[Source extract — start]

Then you do work with future and then:

RhpcBLASctl::omp_set_num_threads(old_omp_num_threads) RhpcBLASctl::blas_set_num_threads(old_blas_num_threads)

We didn't add this because we didn't want to add a new dependency on RhpcBLASctl to the package, but you could do if you want to be able to do linear algebra inside of functions called by future

mahendra-mariadassou · 2023-10-30T12:24:45Z

R/PLNfit-class.R

        data <- list(Y = Y[resample, , drop = FALSE],
                     X = X[resample, , drop = FALSE],
                     O = O[resample, , drop = FALSE],
                     w = w[resample])
+        #print (config$torch_device)
+        #print (config)
+        if (config$algorithm %in% c("RPROP", "RMSPROP", "ADAM", "ADAGRAD")) # hack, to know if we're doing torch or not


Should we add a backend element (set to the appropriate value) to config_default_nlopt and config_default_torch so that they are self-aware and that we can use
if (config$backend == "torch") {...}

That would be better. Would also be good to be able to specify the torch device (e.g. "mps", "cuda", etc)

mahendra-mariadassou · 2023-10-30T12:25:02Z

R/PLNfit-class.R

        args <- list(data = data,
                     params = list(B = private$B, M = matrix(0,self$n,self$p), S = private$S[resample, ]),
                     config = config)

[Source extract — finish]

## Task goal
Print the code review thread verbatim, from "Then you do" up to and including "w = w[resample])". The data that comes next is not needed for any of this.

[Dataset content — start]

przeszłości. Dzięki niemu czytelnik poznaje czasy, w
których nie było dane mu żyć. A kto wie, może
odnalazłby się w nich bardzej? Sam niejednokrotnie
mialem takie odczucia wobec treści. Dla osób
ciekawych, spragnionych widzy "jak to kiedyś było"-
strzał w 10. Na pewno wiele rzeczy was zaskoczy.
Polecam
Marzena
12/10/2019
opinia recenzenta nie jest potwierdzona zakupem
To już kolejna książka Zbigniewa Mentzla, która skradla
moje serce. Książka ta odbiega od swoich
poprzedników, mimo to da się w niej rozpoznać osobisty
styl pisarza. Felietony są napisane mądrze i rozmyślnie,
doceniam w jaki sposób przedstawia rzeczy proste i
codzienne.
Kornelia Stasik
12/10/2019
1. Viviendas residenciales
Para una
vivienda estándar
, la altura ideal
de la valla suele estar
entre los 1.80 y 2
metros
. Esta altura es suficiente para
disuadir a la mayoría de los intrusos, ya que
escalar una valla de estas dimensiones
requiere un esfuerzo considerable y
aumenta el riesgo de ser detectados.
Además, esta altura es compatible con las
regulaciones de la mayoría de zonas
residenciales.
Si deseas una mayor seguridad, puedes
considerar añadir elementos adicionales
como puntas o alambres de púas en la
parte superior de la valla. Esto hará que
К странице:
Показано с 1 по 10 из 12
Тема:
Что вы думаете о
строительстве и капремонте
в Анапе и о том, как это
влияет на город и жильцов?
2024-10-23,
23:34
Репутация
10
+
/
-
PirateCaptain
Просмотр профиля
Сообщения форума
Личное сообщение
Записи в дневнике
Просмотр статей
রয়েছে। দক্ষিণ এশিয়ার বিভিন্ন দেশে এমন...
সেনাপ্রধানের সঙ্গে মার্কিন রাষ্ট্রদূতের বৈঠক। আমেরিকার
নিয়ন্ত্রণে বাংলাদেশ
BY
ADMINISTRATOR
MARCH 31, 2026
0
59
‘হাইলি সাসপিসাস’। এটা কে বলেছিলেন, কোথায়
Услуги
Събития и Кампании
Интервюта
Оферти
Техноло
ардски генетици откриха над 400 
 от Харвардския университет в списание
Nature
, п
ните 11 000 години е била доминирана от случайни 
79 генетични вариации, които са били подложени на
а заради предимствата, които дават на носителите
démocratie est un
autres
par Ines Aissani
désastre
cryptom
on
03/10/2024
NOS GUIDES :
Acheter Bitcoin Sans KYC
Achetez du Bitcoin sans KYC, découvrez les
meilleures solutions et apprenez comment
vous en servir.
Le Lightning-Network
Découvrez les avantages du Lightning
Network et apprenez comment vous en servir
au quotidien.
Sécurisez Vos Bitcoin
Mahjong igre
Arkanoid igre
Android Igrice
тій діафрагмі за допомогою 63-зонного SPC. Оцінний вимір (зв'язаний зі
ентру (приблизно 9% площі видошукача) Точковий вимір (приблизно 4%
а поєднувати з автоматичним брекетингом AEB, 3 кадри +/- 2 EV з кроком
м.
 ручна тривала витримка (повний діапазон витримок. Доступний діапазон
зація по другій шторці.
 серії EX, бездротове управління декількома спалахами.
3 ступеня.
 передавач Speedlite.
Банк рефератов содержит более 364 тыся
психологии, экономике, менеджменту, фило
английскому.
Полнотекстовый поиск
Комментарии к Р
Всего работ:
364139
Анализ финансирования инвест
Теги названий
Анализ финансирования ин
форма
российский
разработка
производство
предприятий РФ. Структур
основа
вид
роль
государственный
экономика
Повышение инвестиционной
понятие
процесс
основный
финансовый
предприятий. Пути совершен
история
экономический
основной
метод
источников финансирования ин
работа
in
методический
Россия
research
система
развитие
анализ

[Dataset content — finish]

## Worked solution
Then you do work with future and then:

RhpcBLASctl::omp_set_num_threads(old_omp_num_threads) RhpcBLASctl::blas_set_num_threads(old_blas_num_threads)

We didn't add this because we didn't want to add a new dependency on RhpcBLASctl to the package, but you could do if you want to be able to do linear algebra inside of functions called by future

mahendra-mariadassou · 2023-10-30T12:24:45Z

R/PLNfit-class.R

        data <- list(Y = Y[resample, , drop = FALSE],
                     X = X[resample, , drop = FALSE],
                     O = O[resample, , drop = FALSE],
                     w = w[resample])